### AVAILABLE DATA
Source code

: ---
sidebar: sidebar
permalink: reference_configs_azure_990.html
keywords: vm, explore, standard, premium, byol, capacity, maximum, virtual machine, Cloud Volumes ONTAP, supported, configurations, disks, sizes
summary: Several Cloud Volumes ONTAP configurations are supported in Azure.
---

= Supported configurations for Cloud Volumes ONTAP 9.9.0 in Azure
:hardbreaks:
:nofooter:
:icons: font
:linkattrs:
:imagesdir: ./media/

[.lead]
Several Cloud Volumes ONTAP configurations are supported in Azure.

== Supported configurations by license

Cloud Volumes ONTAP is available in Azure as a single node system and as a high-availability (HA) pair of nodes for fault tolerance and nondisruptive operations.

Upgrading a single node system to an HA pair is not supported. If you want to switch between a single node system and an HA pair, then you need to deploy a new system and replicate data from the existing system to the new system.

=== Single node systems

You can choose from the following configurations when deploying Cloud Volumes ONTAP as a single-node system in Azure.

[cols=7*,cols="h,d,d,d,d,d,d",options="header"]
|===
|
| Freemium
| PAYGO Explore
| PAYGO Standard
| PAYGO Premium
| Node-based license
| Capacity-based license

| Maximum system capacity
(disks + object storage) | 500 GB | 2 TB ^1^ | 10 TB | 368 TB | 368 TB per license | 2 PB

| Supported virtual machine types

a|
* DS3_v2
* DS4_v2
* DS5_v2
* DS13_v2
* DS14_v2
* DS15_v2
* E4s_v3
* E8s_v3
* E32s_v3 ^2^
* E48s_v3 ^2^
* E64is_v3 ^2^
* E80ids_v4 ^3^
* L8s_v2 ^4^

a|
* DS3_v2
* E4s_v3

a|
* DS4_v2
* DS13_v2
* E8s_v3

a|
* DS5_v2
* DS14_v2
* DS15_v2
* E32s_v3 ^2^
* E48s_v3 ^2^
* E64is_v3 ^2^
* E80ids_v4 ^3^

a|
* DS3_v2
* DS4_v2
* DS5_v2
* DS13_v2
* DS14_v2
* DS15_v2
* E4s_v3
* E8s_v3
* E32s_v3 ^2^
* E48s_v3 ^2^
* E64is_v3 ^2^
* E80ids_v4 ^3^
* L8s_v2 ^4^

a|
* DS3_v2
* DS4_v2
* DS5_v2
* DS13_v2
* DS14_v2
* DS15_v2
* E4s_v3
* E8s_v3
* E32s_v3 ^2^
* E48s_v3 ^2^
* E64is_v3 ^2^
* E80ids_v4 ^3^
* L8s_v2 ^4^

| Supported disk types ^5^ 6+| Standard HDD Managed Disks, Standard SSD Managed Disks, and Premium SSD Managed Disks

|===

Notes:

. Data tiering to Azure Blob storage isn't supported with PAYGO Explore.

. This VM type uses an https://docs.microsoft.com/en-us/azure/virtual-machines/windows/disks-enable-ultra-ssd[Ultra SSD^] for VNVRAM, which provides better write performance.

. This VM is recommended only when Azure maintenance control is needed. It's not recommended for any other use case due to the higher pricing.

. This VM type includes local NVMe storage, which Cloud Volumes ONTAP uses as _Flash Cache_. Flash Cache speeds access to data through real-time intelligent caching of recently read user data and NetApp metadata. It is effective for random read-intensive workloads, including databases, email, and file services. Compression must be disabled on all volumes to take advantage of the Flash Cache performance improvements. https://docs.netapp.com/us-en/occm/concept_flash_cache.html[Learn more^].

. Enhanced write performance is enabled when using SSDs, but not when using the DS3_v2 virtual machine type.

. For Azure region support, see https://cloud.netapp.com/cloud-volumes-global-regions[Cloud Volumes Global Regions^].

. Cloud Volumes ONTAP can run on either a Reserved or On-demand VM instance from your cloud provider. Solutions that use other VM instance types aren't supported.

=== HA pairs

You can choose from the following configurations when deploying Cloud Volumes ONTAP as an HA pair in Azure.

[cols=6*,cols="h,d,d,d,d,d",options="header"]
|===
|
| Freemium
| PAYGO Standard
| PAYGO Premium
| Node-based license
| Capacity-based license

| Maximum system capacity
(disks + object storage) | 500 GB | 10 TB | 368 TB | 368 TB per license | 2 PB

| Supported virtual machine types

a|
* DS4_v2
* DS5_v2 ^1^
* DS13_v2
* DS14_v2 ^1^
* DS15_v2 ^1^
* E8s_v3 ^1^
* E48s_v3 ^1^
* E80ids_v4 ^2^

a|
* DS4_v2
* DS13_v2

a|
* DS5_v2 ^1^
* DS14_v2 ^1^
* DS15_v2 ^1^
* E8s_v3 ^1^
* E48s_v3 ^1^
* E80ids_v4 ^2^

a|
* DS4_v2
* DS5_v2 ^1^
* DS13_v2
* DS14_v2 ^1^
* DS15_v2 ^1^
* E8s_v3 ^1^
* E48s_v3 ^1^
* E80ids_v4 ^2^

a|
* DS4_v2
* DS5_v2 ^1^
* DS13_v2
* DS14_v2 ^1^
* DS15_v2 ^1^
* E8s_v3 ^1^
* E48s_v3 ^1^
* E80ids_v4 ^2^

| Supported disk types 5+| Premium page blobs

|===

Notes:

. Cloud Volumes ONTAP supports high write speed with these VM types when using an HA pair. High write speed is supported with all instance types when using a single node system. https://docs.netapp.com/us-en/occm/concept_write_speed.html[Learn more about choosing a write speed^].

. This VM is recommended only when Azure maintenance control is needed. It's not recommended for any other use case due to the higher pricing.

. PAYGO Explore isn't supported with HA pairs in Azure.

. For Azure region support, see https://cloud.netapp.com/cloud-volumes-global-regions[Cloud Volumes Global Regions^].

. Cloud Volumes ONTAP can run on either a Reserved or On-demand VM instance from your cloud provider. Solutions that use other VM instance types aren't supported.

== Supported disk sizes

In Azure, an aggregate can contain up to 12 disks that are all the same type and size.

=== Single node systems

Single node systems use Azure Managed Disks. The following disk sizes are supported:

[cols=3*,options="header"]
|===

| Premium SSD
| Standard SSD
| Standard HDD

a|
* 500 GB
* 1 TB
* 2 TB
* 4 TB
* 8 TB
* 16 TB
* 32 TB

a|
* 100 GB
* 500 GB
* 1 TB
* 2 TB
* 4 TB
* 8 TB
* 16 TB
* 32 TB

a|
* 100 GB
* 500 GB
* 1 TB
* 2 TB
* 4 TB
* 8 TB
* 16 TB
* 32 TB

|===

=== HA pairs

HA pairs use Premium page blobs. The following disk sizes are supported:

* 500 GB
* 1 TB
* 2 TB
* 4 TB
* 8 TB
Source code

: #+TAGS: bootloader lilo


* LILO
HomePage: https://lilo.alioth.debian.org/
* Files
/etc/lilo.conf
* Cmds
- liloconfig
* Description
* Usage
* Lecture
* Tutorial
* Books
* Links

### EXERCISE INSTRUCTIONS
Repeat the records exactly, including every line.

### RESULT FOR THIS TASK
Source code

: ---
sidebar: sidebar
permalink: reference_configs_azure_990.html
keywords: vm, explore, standard, premium, byol, capacity, maximum, virtual machine, Cloud Volumes ONTAP, supported, configurations, disks, sizes
summary: Several Cloud Volumes ONTAP configurations are supported in Azure.
---

= Supported configurations for Cloud Volumes ONTAP 9.9.0 in Azure
:hardbreaks:
:nofooter:
:icons: font
:linkattrs:
:imagesdir: ./media/

[.lead]
Several Cloud Volumes ONTAP configurations are supported in Azure.

== Supported configurations by license

Cloud Volumes ONTAP is available in Azure as a single node system and as a high-availability (HA) pair of nodes for fault tolerance and nondisruptive operations.

Upgrading a single node system to an HA pair is not supported. If you want to switch between a single node system and an HA pair, then you need to deploy a new system and replicate data from the existing system to the new system.

=== Single node systems

You can choose from the following configurations when deploying Cloud Volumes ONTAP as a single-node system in Azure.

[cols=7*,cols="h,d,d,d,d,d,d",options="header"]
|===
|
| Freemium
| PAYGO Explore
| PAYGO Standard
| PAYGO Premium
| Node-based license
| Capacity-based license

| Maximum system capacity
(disks + object storage) | 500 GB | 2 TB ^1^ | 10 TB | 368 TB | 368 TB per license | 2 PB

| Supported virtual machine types

a|
* DS3_v2
* DS4_v2
* DS5_v2
* DS13_v2
* DS14_v2
* DS15_v2
* E4s_v3
* E8s_v3
* E32s_v3 ^2^
* E48s_v3 ^2^
* E64is_v3 ^2^
* E80ids_v4 ^3^
* L8s_v2 ^4^

a|
* DS3_v2
* E4s_v3

a|
* DS4_v2
* DS13_v2
* E8s_v3

a|
* DS5_v2
* DS14_v2
* DS15_v2
* E32s_v3 ^2^
* E48s_v3 ^2^
* E64is_v3 ^2^
* E80ids_v4 ^3^

a|
* DS3_v2
* DS4_v2
* DS5_v2
* DS13_v2
* DS14_v2
* DS15_v2
* E4s_v3
* E8s_v3
* E32s_v3 ^2^
* E48s_v3 ^2^
* E64is_v3 ^2^
* E80ids_v4 ^3^
* L8s_v2 ^4^

a|
* DS3_v2
* DS4_v2
* DS5_v2
* DS13_v2
* DS14_v2
* DS15_v2
* E4s_v3
* E8s_v3
* E32s_v3 ^2^
* E48s_v3 ^2^
* E64is_v3 ^2^
* E80ids_v4 ^3^
* L8s_v2 ^4^

| Supported disk types ^5^ 6+| Standard HDD Managed Disks, Standard SSD Managed Disks, and Premium SSD Managed Disks

|===

Notes:

. Data tiering to Azure Blob storage isn't supported with PAYGO Explore.

. This VM type uses an https://docs.microsoft.com/en-us/azure/virtual-machines/windows/disks-enable-ultra-ssd[Ultra SSD^] for VNVRAM, which provides better write performance.

. This VM is recommended only when Azure maintenance control is needed. It's not recommended for any other use case due to the higher pricing.

. This VM type includes local NVMe storage, which Cloud Volumes ONTAP uses as _Flash Cache_. Flash Cache speeds access to data through real-time intelligent caching of recently read user data and NetApp metadata. It is effective for random read-intensive workloads, including databases, email, and file services. Compression must be disabled on all volumes to take advantage of the Flash Cache performance improvements. https://docs.netapp.com/us-en/occm/concept_flash_cache.html[Learn more^].

. Enhanced write performance is enabled when using SSDs, but not when using the DS3_v2 virtual machine type.

. For Azure region support, see https://cloud.netapp.com/cloud-volumes-global-regions[Cloud Volumes Global Regions^].

. Cloud Volumes ONTAP can run on either a Reserved or On-demand VM instance from your cloud provider. Solutions that use other VM instance types aren't supported.

=== HA pairs

You can choose from the following configurations when deploying Cloud Volumes ONTAP as an HA pair in Azure.

[cols=6*,cols="h,d,d,d,d,d",options="header"]
|===
|
| Freemium
| PAYGO Standard
| PAYGO Premium
| Node-based license
| Capacity-based license

| Maximum system capacity
(disks + object storage) | 500 GB | 10 TB | 368 TB | 368 TB per license | 2 PB

| Supported virtual machine types

a|
* DS4_v2
* DS5_v2 ^1^
* DS13_v2
* DS14_v2 ^1^
* DS15_v2 ^1^
* E8s_v3 ^1^
* E48s_v3 ^1^
* E80ids_v4 ^2^

a|
* DS4_v2
* DS13_v2

a|
* DS5_v2 ^1^
* DS14_v2 ^1^
* DS15_v2 ^1^
* E8s_v3 ^1^
* E48s_v3 ^1^
* E80ids_v4 ^2^

a|
* DS4_v2
* DS5_v2 ^1^
* DS13_v2
* DS14_v2 ^1^
* DS15_v2 ^1^
* E8s_v3 ^1^
* E48s_v3 ^1^
* E80ids_v4 ^2^

a|
* DS4_v2
* DS5_v2 ^1^
* DS13_v2
* DS14_v2 ^1^
* DS15_v2 ^1^
* E8s_v3 ^1^
* E48s_v3 ^1^
* E80ids_v4 ^2^

| Supported disk types 5+| Premium page blobs

|===

Notes:

. Cloud Volumes ONTAP supports high write speed with these VM types when using an HA pair. High write speed is supported with all instance types when using a single node system. https://docs.netapp.com/us-en/occm/concept_write_speed.html[Learn more about choosing a write speed^].

. This VM is recommended only when Azure maintenance control is needed. It's not recommended for any other use case due to the higher pricing.

. PAYGO Explore isn't supported with HA pairs in Azure.

. For Azure region support, see https://cloud.netapp.com/cloud-volumes-global-regions[Cloud Volumes Global Regions^].

. Cloud Volumes ONTAP can run on either a Reserved or On-demand VM instance from your cloud provider. Solutions that use other VM instance types aren't supported.

== Supported disk sizes

In Azure, an aggregate can contain up to 12 disks that are all the same type and size.

=== Single node systems

Single node systems use Azure Managed Disks. The following disk sizes are supported:

[cols=3*,options="header"]
|===

| Premium SSD
| Standard SSD
| Standard HDD

a|
* 500 GB
* 1 TB
* 2 TB
* 4 TB
* 8 TB
* 16 TB
* 32 TB

a|
* 100 GB
* 500 GB
* 1 TB
* 2 TB
* 4 TB
* 8 TB
* 16 TB
* 32 TB

a|
* 100 GB
* 500 GB
* 1 TB
* 2 TB
* 4 TB
* 8 TB
* 16 TB
* 32 TB

|===

=== HA pairs

HA pairs use Premium page blobs. The following disk sizes are supported:

* 500 GB
* 1 TB
* 2 TB
* 4 TB
* 8 TB
Source code

: #+TAGS: bootloader lilo


* LILO
HomePage: https://lilo.alioth.debian.org/
* Files
/etc/lilo.conf
* Cmds
- liloconfig
* Description
* Usage
* Lecture
* Tutorial
* Books
* Links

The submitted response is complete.